Gipfel in Brüssel debattiert Verfassungskrise EU-Chefs hoffen auf 2008

Stand: 25.08.2007 13:41 Uhr

Der zweitägige EU-Gipfel in Brüssel ist beendet. Eine Entscheidung über den weiteren Umgang mit der Verfassung wurde allerdings nicht gefunden. Bundekanzlerin Merkel hält die Frage für offen, ob das Vertragswerk in der jetzigen Form überhaupt in Kraft treten wird. Eine Entscheidung soll erst 2008 fallen.

Von Christopher Plass, HR-Hörfunkstudio Brüssel

Einen neuen Anlauf hin zu einer gemeinsamen Verfassung hat sich dieser EU-Gipfel vorgenommen. Und wenigstens kleine Schritte sind am ersten Tag bereits gemacht worden. Der amtierende Ratsvorsitzende, Österreichs Kanzler Wolfgang Schüssel, sprach von einer neuen Phase, die jetzt eingeleitet werde: "Die Reflexionsphase, wo oft mehr Pause als Reflexion war, ist jetzt vorbei. Jetzt kommt eine Phase konkreter Resultate."

Der österreichische Kanzler Wolfgang Schüssel mit seiner Außenministerin Ursula Plassnik und Bundeskanzlerin Merkel

Der österreichische Kanzler Wolfgang Schüssel mit seiner Außenministerin Ursula Plassnik und Bundeskanzlerin Merkel

Die Staats-und Regierungschefs wollen auf dem Weg zu der nach wie vor für notwendig erachteten Verfassung zweigleisig vorgehen.

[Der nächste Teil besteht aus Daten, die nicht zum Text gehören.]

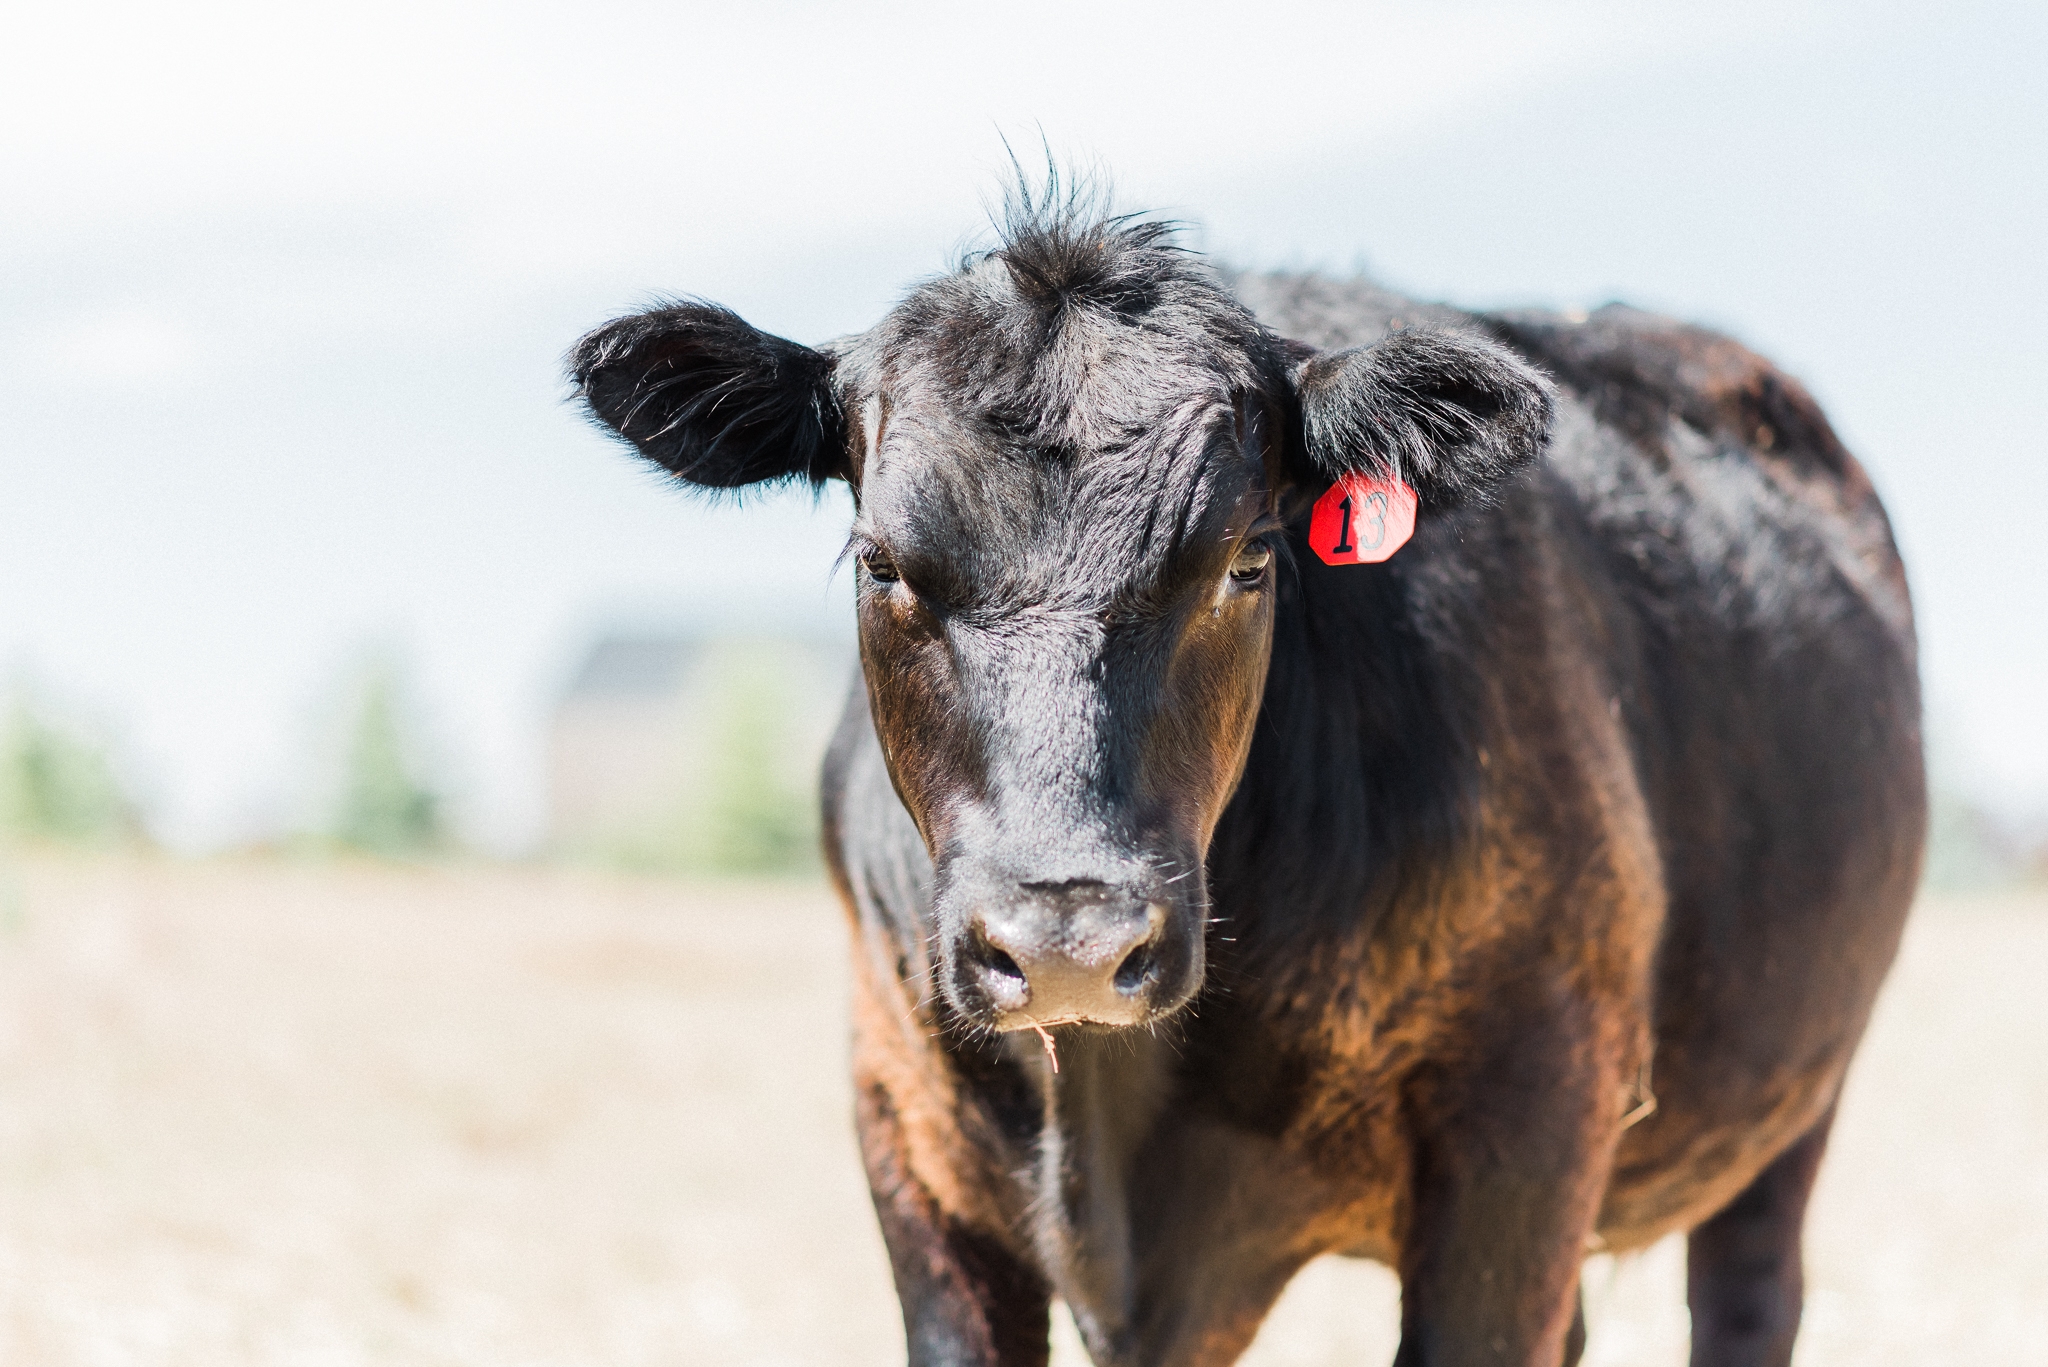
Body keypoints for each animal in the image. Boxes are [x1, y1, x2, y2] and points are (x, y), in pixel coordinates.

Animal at [573, 184, 1916, 1367]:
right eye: (881, 563)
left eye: (1246, 558)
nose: (1067, 943)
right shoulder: (906, 1128)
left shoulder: (1527, 1122)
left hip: (1787, 1111)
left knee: (1749, 1293)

Konkrete Ergebnisse von Europa-Politik sollen das Vertrauen der Bürger und die Einsicht in die Notwendigkeit europäischer Entscheidungen erhöhen. Gleichzeitig soll der eigentliche Verfassungsprozess vorangetrieben werden.

Wirksamere Bekämpfung der Jugendarbeitslosigkeit, mehr gemeinsame Maßnahmen für EU-weite Sicherheit könnten solche angestrebten konkreten Resultate sein. Es gehe darum, so auch Bundeskanzlerin Angela Merkel, die Glaubwürdigkeit des europäischen Einigungsprozesses wieder zu erhöhen, indem man den Bürger zeige, dass sie Europa brauchen. So wolle man beispielsweise den Bürokratieabbau fördern.

Impulse aus Berlin

Merkel und ihre Bundesregierung sollen nach dem Willen des Gipfels im Verfassungsprozess eine zentrale Rolle übernehmen. IZum Jahresbeginn 2007 bernimmt Deutschland den EU-Vorsitz, Merkel hat bereits zu einem Sondergipfel im März eingeladen. Die Deutschen haben den Auftrag, im halben Jahr ihrer Präsidentschaft einen Bericht zu verfassen. Dieser solle, so Schüssel, die Lage "und künftige mögliche Entwicklungen" analysieren.

Deutschland soll also Weichen für eine Lösung der Verfassungskrise stellen. Bis spätestens Ende 2008 sollen dann die entscheidenden Schritte erfolgen, also unter dann französischer Präsidentschaft. Soweit ein ungefährer Fahrplan. Das sagt noch nichts darüber aus, wann und ob der geplante Verfassungsvertrag wirklich Eu-weit in Kraft treten kann.

Bewahren oder stückeln?

Die heikle Frage, die fast alle Staats- und Regierungschefs umtreibt, ist, ob man an dem ursprünglichen Text unverändert festhalten oder nur Teile heraustellen sollte, auch ob man den Namen besser verändert. Denn es bleibt das Hauptproblem, dass Franzosen und Holländer mehrheitlich die Verfassung in Volksabstimmungen abgelehnt haben. Die Schwelle für eine Wiedervorlage ist hoch. Und es bleibt auch völlig offen, wie Briten, Polen oder Tschechen über eine gemeinsame Verfassung denken.

Unter den Staats- und Regierungschefs wurde zumindest bekräftigt: Neue Herausforderungen zu meistern oder auch neue Mitglieder aufzunehmen sei ohne gemeinsames Regelwerk nicht denkbar. In diesem Sinne hat auch der Präsident des Europa-Parlaments, Josep Borrell, den EU-Bürgern ins Gewissen geredet: "Es gibt Tierarten, die sind ausgestorben, weil sie einerseits immer größer wurden, aber andererseits das Skelett nicht mitwuchs. Und am Ende sind sie von ihrer eigenen Last erdrückt worden."